Irrigation terminology explained

By Alistair April 12, 2024 08:42

Like most industries, different types of products have multiple names and abbreviations.

We quite often receive phone calls and emails requesting parts with these industry-used names, and always a few pop up that we haven’t heard before. Here’s a list of some common terms, and either what they mean or if they’re important to your irrigation system.

Coil and solenoid

This is a part that sits between the decoder / module and the solenoid valve or valve-in-head sprinklers. Systems tend to run on either latching or non-latching. It’s best to always double check before ordering anything new. A photo of the part and a photo of the controller sent to your irrigation specialist would solve this.

QVC, hand point, GEKA and off take

These are all terms used for a connection point for a hose. Commonly, a QVC is a brass item that allows you to input a key, then turn and away the water goes.
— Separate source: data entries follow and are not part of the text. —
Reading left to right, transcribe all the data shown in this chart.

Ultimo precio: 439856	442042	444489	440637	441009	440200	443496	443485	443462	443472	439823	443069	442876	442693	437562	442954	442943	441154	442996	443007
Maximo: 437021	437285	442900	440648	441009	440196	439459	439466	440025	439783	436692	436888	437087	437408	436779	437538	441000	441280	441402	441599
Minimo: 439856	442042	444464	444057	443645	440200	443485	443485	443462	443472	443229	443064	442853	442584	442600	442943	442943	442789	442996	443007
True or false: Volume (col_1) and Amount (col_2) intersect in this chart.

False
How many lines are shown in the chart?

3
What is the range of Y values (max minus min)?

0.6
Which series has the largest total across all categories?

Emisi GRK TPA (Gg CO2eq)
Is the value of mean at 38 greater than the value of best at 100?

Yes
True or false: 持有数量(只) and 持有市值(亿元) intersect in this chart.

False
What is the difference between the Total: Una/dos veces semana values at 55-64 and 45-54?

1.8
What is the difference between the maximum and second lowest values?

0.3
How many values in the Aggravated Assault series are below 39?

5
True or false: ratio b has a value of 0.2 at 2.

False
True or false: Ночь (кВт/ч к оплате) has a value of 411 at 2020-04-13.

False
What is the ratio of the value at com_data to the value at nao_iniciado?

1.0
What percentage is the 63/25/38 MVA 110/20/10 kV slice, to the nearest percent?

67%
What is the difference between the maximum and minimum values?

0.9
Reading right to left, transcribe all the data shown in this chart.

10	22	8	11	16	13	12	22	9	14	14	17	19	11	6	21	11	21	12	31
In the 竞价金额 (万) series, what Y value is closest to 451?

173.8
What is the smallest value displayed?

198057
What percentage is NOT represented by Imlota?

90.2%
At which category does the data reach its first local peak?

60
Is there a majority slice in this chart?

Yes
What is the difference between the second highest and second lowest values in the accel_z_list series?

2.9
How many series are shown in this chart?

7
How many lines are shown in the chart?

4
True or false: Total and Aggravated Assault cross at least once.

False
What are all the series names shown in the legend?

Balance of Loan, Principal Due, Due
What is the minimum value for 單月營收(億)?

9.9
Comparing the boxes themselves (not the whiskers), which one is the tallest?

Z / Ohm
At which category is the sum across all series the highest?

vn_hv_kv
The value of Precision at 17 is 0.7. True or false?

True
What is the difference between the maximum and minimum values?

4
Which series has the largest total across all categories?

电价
QVC stands for ‘Quick-Valve Coupling’.

GEKA I would say is the most common quick connection method; it is a trademark and it is derived from the name of the Giersberg company.

Poly pipe, PE pipe, LDPE, MDPE and HDPE

Poly pipes and PE pipe are pipes made out of polyethylene. LDPE, MDPE, HDPE are the range of PE pipes that are able to withstand different pressures: L = low, M = medium H = high.

A PE pipe has many levels of strength, wall thickness, colours and strips for different fluids passed within the pipes. If you’re just taking irrigation, then black pipe is required.

Grease pod, wire nut, DBRY and grease tub

These are essential for prolonging your irrigation system and simply making it function. They look expensive on paper but save you far more in the long run.

Swing joint, swing arm, swing assembly and triple swing

I very rarely see these as they are not used in installation anymore. They were used to allow levelling of sprinklers and provide protection / movement. Quite often people get caught out between the available threads on swing joints, BSP or ACME; you will need to check the sprinklers required thread.

I will look to cover more terminology over the coming issues.